Une formation souvent hors cadre légal.
Autre problème trop souvent ignoré, celui de la formation des médecins esthétiques. La médecine esthétique est une formation complémentaire qui nécessite, pour être pratiquée en toute sécurité pour les patients, une formation académique universitaire diplômante. Pour ne citer que la France, la règlementation vient d’être significativement renforcée par l’instauration d’un DIU de médecine esthétique, ouvert depuis la rentrée 2024, et qui sera la seule voie légale reconnue par l’Ordre des médecins, pour l’exercice de la médecine esthétique par les médecins généralistes. En Algérie, la grande majorité des médecins généralistes pratiquant la médecine esthétique ont acquis leur ‘’formation’’ dans des journées, séminaires et colloques, nationaux ou internationaux, orchestrés par des associations ou entités non agréées légalement ou des fournisseurs de matériels et d’équipements de médecine esthétique, sans aucun encadrement académique réglementaire. Ces formations express, le temps d’une journée ou d’un weekend dans des endroits inappropriés, notamment pour les gestes invasifs, le plus souvent dans des hôtels, souvent onéreuses, aboutissent à des formations sanctionnées par une attestation de participation sans aucune validation scientifique ni reconnaissance par les Conseils de l’Ordre des médecins.
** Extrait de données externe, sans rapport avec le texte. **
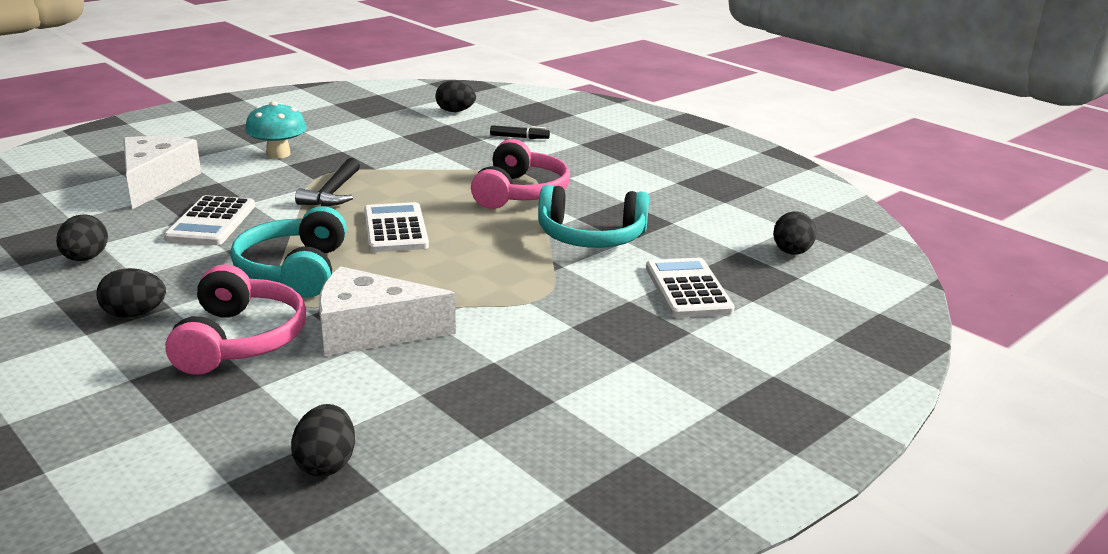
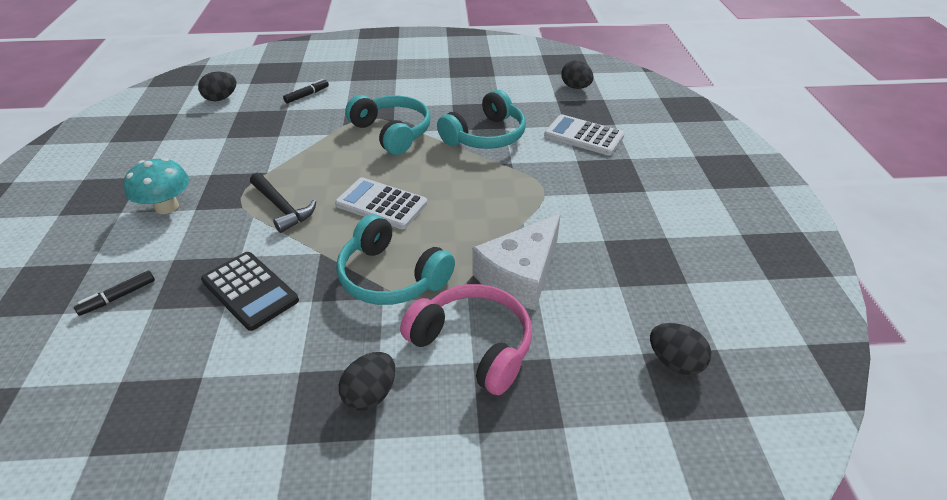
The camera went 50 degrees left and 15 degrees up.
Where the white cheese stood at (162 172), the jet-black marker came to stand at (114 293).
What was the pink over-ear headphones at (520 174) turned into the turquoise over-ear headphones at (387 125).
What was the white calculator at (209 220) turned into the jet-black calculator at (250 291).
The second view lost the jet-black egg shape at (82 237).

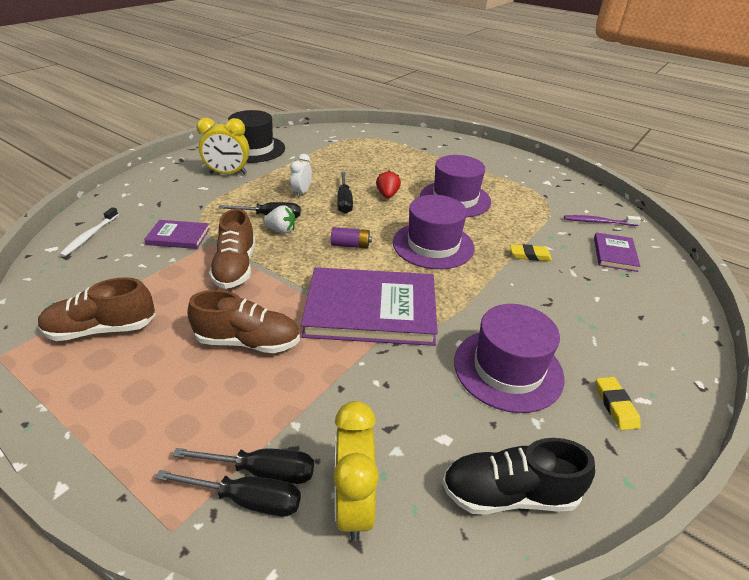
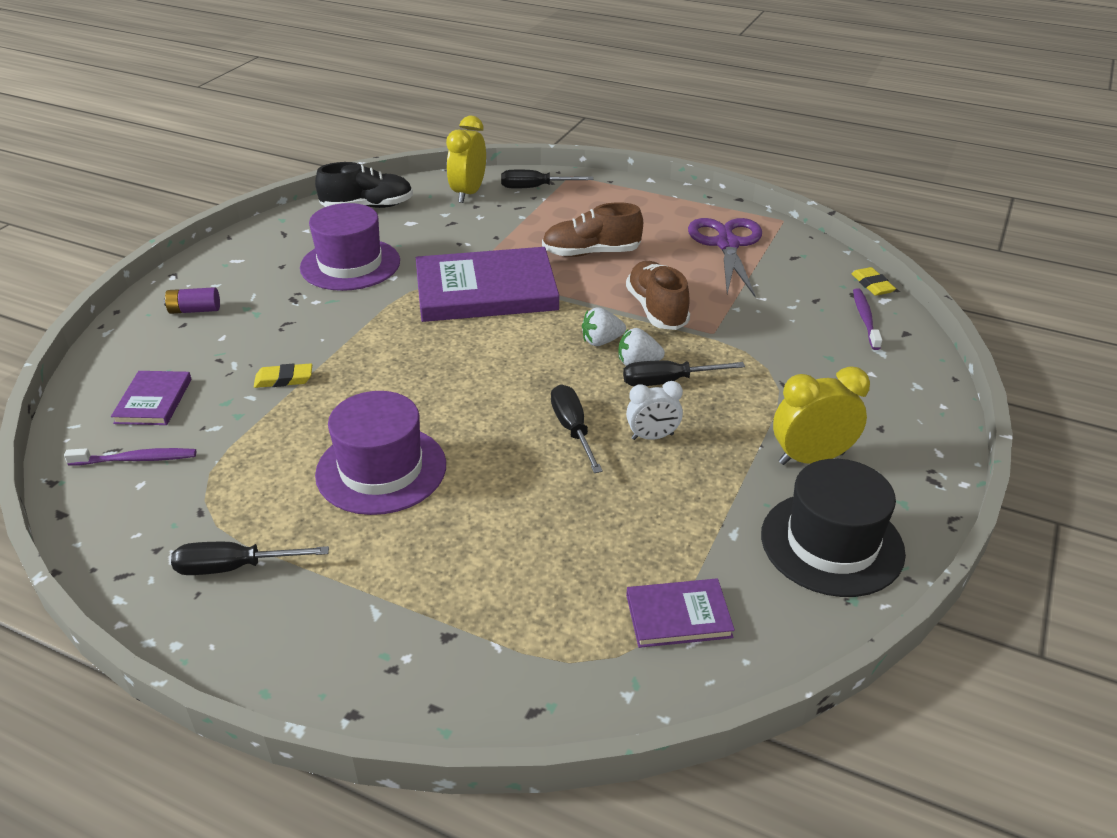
The camera went 170 degrees right and 0 degrees up.
The white bedside clock at (301 176) ended up facing another way, 75 degrees clockwise from before.
The second view lost the crimson toy strawberry at (388 184).
The second view lost the violet hat at (433 232).
What was the white tooth brush at (89 232) turned into the violet tooth brush at (867 319).
The violet book ended up elsewhere, having gone from (177 234) to (680 613).
The violet AA battery ended up elsewhere, having gone from (351 238) to (192 300).
Where the dark brown sneaker stood at (97 309), the violet pair of scissors came to stand at (725 257).
The bright yellow pencil eraser ended up elsewhere, having gone from (618 403) to (873 281).
The bright yellow bedside clock at (356 471) ended up facing another way, 150 degrees counterclockwise from before.
The jet-black screwdriver ended up elsewhere, having gone from (243 466) to (250 558).
The second view gained the white toy strawberry at (604 326).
Conclusion : Vigilance et régulation
Aujourd’hui, la médecine esthétique glisse dangereusement vers une logique commerciale, loin de ses fondements éthiques Face à cette situation alarmante, il est urgent que les instances ordinales et les pouvoirs publics s’emparent de ce phénomène.
L’Ordre des médecins doit rappeler à tous que la médecine, même esthétique, n’est ni une marchandise, ni un spectacle, qu’elle doit être exercée dans le respect des principes éthiques et déontologiques et le respect des textes règlementaires. Il doit sanctionner les violations aux textes règlementaires
Les pouvoirs publics doivent réguler la formation par l’instauration d’une formation académique universitaire sanctionnée par un DU ou DIU de médecine esthétique ouvert aux médecins généraliste sous certaines conditions telle qu' après une durée de 5 à 10 ans d’exercice exclusif de la médecine générale.